Sessizlik insanlarda boşluk, yalnızlık, korku ve dış seslerle bastırmayı tercih ettiğimiz geçmişte yaşadığımız acıları çağrıştırır. Ancak tüm bunların yanında sessizliğin bizlere aslında neler sunduğunu biliyor musunuz?

Arabanıza bindiğinizde radyoyu açarsınız. Evinize geldiğinizde televizyonun kumandasına dokunursunuz. Duş alırken telefonunuzda bir müzik çalar, şarkı söylersiniz ya da düşünürsünüz. Sessizlik bizi her zaman korkutur. Ve bu gerçeği binlerce farklı şekilde dışa vururuz. Sesin olmamasından kaynaklanan boşluk bize adeta bir eziyet gibi gelir. Bu korku nedeniyle de aslında çok önemli fırsatları kaçırırız. İşte bu yüzden eğer sessizliğin ne kadar değerli olduğunu biliyor olsaydık ondan adeta bir düşmanmış gibi kaçmaktan vazgeçebilirdik.

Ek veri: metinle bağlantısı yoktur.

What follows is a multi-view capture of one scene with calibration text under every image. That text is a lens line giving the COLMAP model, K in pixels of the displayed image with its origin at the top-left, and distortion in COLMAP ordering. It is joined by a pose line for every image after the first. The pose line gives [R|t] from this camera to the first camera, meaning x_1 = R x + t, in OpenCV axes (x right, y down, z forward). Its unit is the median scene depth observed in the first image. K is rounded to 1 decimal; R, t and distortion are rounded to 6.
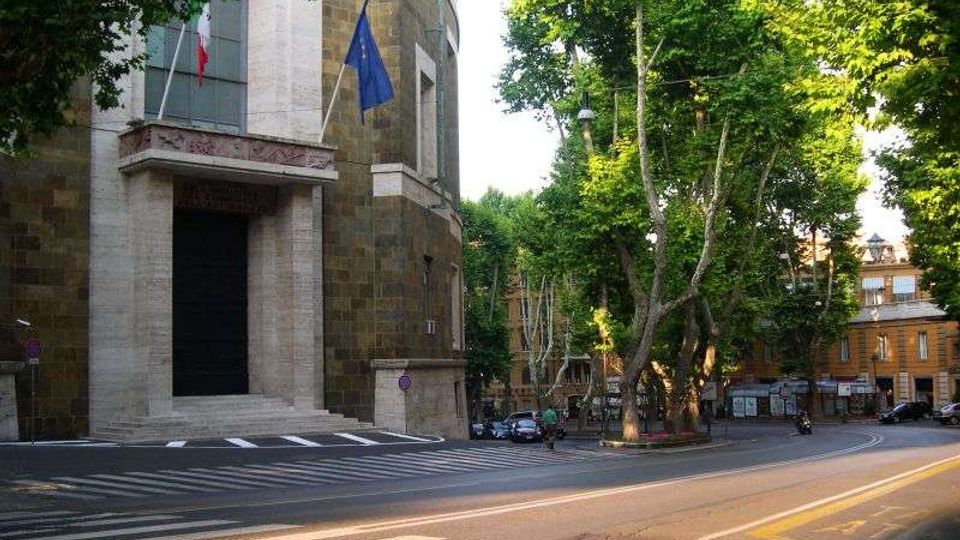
lens RADIAL K [[1192.8, 0, 479.5], [0, 1192.8, 270.9], [0, 0, 1]] dist [-0.138431, 0.000000]
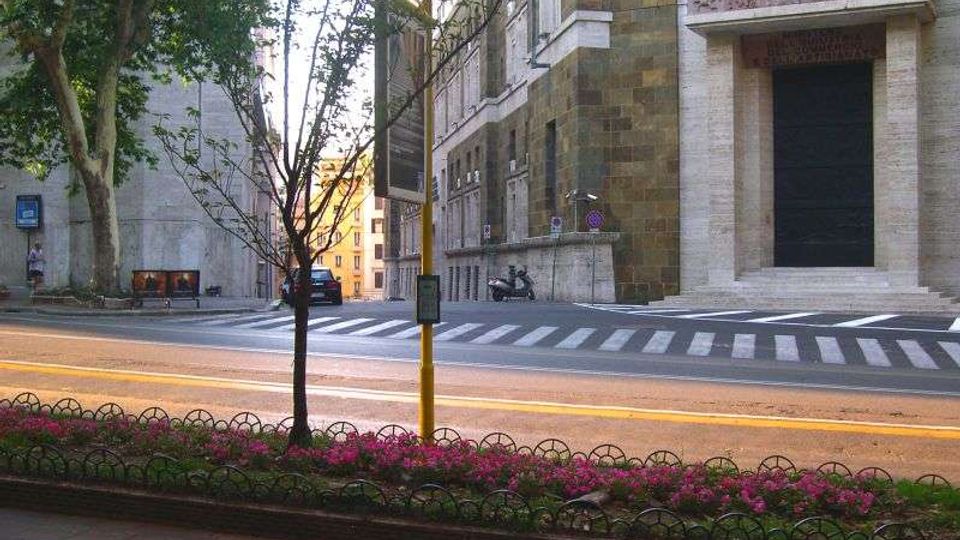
lens RADIAL K [[1192.8, 0, 480.1], [0, 1192.8, 268.3], [0, 0, 1]] dist [-0.138431, 0.000000]
pose [[0.244797, 0.016053, -0.969441, 0.631630], [0.073583, 0.996672, 0.035085, 0.058940], [0.966778, -0.079923, 0.242801, 0.564294]]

Sessiz bir ortamda en son ne zaman bulundunuz? Dış seslerden ve uyarıcılardan tamamen arınmış bir tecrübeyi en son ne zaman yaşadınız? Çoğu insan için bu söylediklerimiz tam bir ütopya, elde edilmesi ve sürdürülmesi imkansız olasılıklardır. Bu insanlar için böyle bir durum aynı zamanda tehlikeli ve rahatsız edicidir. Peki neden bu şekilde hissederiz? Bu sorunla ilgili olarak neler yapabiliriz?

Şimdiye dek belki fark etmiş belki de etmemiş olabilirsiniz ama günümüz toplumunda sessizlikten korku anlamında genel bir eğilimin bulunduğunu söylememiz gerekir. Bu korkunun neden kaynaklandığından emin olmasanız dahi kendinizde de hissetmiş olabilirsiniz. Gerçek şudur ki günlük hayatta bu korkuyu yaşadığımızı gösteren pek çok işarete rastlamak mümkündür.

Etrafımızı saran çok sayıda teknolojik aygıt bizlere hem görsel hem de işitsel uyarılar sunmaktadır. Bunlara sadece boş zamanlarımızda bir eğlence kaynağı olarak değil, aynı zamanda günlük etkinliklerimiz esnasında da maruz kalırız. Yemek pişirirken, temizlik yaparken ya da spordayken sürekli olarak bu dış sesler bize eşlik eder.

Aynı durum işyerinde, arkadaşlarımızla ya da ailemizle vakit geçirdiğimizde de gerçekleşir. Asansörde bir komşumuza rastladığımızda dahi sessiz kalmak yerine sıradan ve herhangi bir anlam ifade etmeyen bir konuşma yapmayı yeğleriz. Çoğu kez söyleyecek bir şeyimiz olmasa bile o korkutucu boşlukları sözcüklerle doldurmak için çaba göstermekten geri kalmayız.

Duyularımızı harekete geçirmeyecek şekilde hiçbir dış sesin bulunmadığı tam sessizlik ortamında dahi sırf kaçmak için bu kez iç kaynaklarımıza yöneliriz. Uyumak için yatağınıza gittiğinizde, gecenin sessizliğinde zihninizin adeta bir yarış içindeymişçesine geçmiş ve gelecek arasında durmadan gidip geldiği oldu mu? İşte eğer siz de böyle bir tecrübe yaşamışsanız, bunlar o andaki sessizlikten kaçmak için harekete geçirdiğiniz bir tür mekanizmadan başka bir şey değildir.